Metal Prince Ltd. has begun to explore the re-launch of a mine in Shamlugh that once was operated by the French and then by the Soviet government until the 1930s.
Shamlugh Mayor Lendroush Bezhanyan says the mine in question was shut down for safety reasons, but that it still holds copper.
When Hetq visited the mine on April 8, new timber reinforcements had been installed replacing the rotted beams that now lay strewn in the vicinity.
We were told by a man claiming to be in charge of the work that miners were working inside the shaft but that ore had yet to be removed. He didn’t wish to give his name.
“Why do you need my name? I’m new here. We are trying to find out how much copper has been left by the French,” he said.
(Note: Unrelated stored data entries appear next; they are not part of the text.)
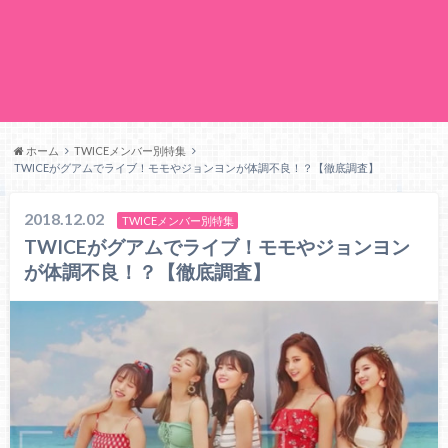
ホーム
TWICEメンバー別特集
TWICEがグアムでライブ！モモやジョンヨンが体調不良！？【徹底調査】
2018.12.02
TWICEメンバー別特集
TWICEがグアムでライブ！モモやジョンヨン
が体調不良！？【徹底調査】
For years, Metal Prince has been dumping waste and boulders from the Shamlugh mine along the road connecting Shamlugh to Alaverdi. These pose a real threat in the case of a flood and Armenia’s Ministry of Emergency Affairs hasn’t paid enough attention to this issue.
The Akhtala Mountain Enrichment Combinat (AMEC), owned by Metal Prince, has been polluting local Shamlugh environment for years with its waste and exhaust discharges.
Mayor Bezhanyan said that the plant pays the community 950,000 AMD ($2,300) in land lease tax and 120,000 AMD ($290) in property tax.
He said that while the company’s heavy cargo trucks damage the town’s roadways, road taxes are paid into the Akhtala budget, where the company is registered. Akhtala, not Shamlugh, is also the recipient of environmental subsidies.
Due to the $1.2 million debt owed by Metal Prince to Aparaj LLC, management of AMEC has been handed over to the latter.
Rumors in Shamlugh and Akhtala claim that the real owner of AMEC is Maksim Hakobyan, General Manager of the Zangezur Copper Molybdenum Combine.